That's a good idea, it mimics the reality that resource constraints would have on crude warfare. Wars are, after all, not eternal affairs, and in a technologically limited setting where communication, industry and logistics are severely impaired, they would tend to fizzle out before a conclusive victory could be attained. In our industrialised world, amongst nations that can manage and commit resources with utmost efficiency, wars generally last about five years and can easily result in total victory; this is the kind of war that BM experiences now. Going back through time, to the age in which BM is set, you begin to find wars with excessively long durations. The Hundred Years War, the Thirty Years War, the Byzantine-Sassanid War of 602-628. These were wars that could last generations. Of course, they weren't singular wars, but rather sporadic bouts of fighting broken up by periods of peace, and that is key. The states of the world back then were so base that wars could drag on and on due to their limited capacity to wage them. This is what the type of situation that resource constraints could lead to.
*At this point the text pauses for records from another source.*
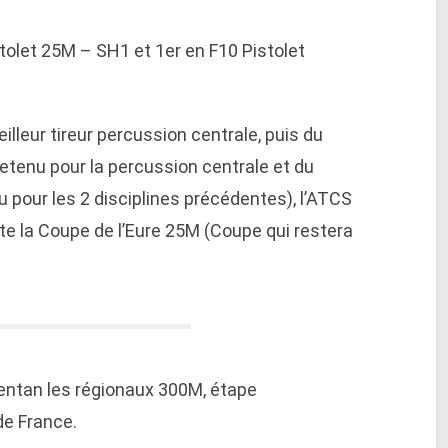
tolet 25M – SH1 et 1er en F10 Pistolet
lleur tireur percussion centrale, puis du
retenu pour la percussion centrale et du
u pour les 2 disciplines précédentes), l’ATCS
te la Coupe de l’Eure 25M (Coupe qui restera
gentan les régionaux 300M, étape
de France.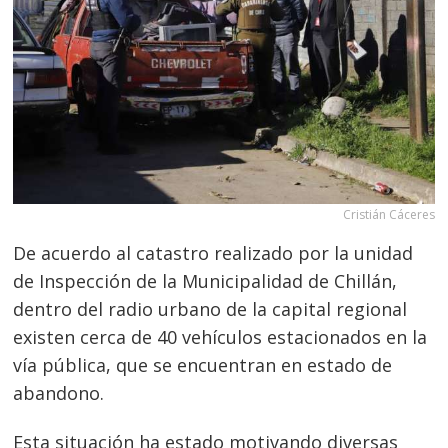
Cristián Cáceres
De acuerdo al catastro realizado por la unidad
de Inspección de la Municipalidad de Chillán,
dentro del radio urbano de la capital regional
existen cerca de 40 vehículos estacionados en la
vía pública, que se encuentran en estado de
abandono.
Esta situación ha estado motivando diversas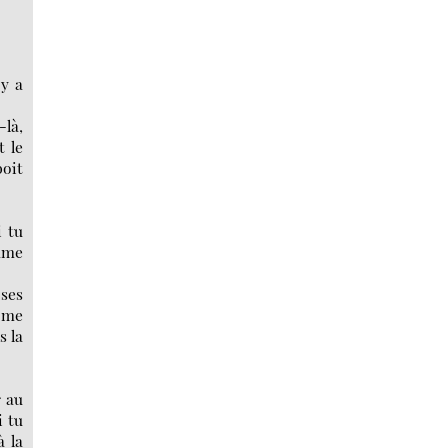
 y a
-là,
t le
boit
i tu
omme
 ses
e me
s la
r au
i tu
à la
Conquests limited to whatever can be achieved within a controlled amount of time, via resource factors. Sounds good.
You might also want to take a page out of Machiavelli's book, The Prince. In it he mentions the difficulties states experience when trying to assert themselves in unfamiliar lands. The locals do not care for their new, foreign masters and so the new lands require expensive garrisons. These garrisons prove to be costly, perhaps resulting in a net loss, and are frail, in that they can be easily disrupted. So, relate these things to BM somehow. The ways are obvious and already done to some extent, but they can be made more extensive. Intensify the troubles that realms have in holding conquered lands far away from their capitals.
Also, Scarlett was always talking about how scorched earth style looting is unrealistic. Perhaps looting could be changed as well, so that it can only harm a region, not turn it into uninhabited wasteland.